[EXERCISE DETAILS]
What are the lines, written out exactly, from the one containing "What would you call the object" to the end of the entries below? Include both ends and nothing more.

(Stored items)

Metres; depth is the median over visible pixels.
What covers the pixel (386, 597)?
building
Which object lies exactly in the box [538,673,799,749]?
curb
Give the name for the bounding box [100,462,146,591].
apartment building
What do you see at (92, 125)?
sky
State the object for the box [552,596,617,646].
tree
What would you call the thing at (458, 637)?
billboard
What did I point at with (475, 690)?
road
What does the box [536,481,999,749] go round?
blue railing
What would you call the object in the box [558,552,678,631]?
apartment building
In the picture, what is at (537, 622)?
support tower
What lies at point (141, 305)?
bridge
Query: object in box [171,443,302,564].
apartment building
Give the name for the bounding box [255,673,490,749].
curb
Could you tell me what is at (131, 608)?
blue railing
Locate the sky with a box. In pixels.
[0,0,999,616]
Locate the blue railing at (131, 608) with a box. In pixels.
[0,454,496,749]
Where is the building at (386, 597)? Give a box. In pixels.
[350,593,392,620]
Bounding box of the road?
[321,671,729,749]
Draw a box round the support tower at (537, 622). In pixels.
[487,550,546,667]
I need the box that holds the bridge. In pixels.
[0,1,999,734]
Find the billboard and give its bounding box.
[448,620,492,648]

[TASK SOLUTION]
What would you call the object in the box [558,552,678,631]?
apartment building
In the picture, what is at (537, 622)?
support tower
What lies at point (141, 305)?
bridge
Query: object in box [171,443,302,564].
apartment building
Give the name for the bounding box [255,673,490,749].
curb
Could you tell me what is at (131, 608)?
blue railing
Locate the sky with a box. In pixels.
[0,0,999,616]
Locate the blue railing at (131, 608) with a box. In pixels.
[0,454,496,749]
Where is the building at (386, 597)? Give a box. In pixels.
[350,593,392,620]
Bounding box of the road?
[321,671,729,749]
Draw a box round the support tower at (537, 622). In pixels.
[487,550,546,667]
I need the box that holds the bridge. In pixels.
[0,1,999,734]
Find the billboard and give its bounding box.
[448,620,492,648]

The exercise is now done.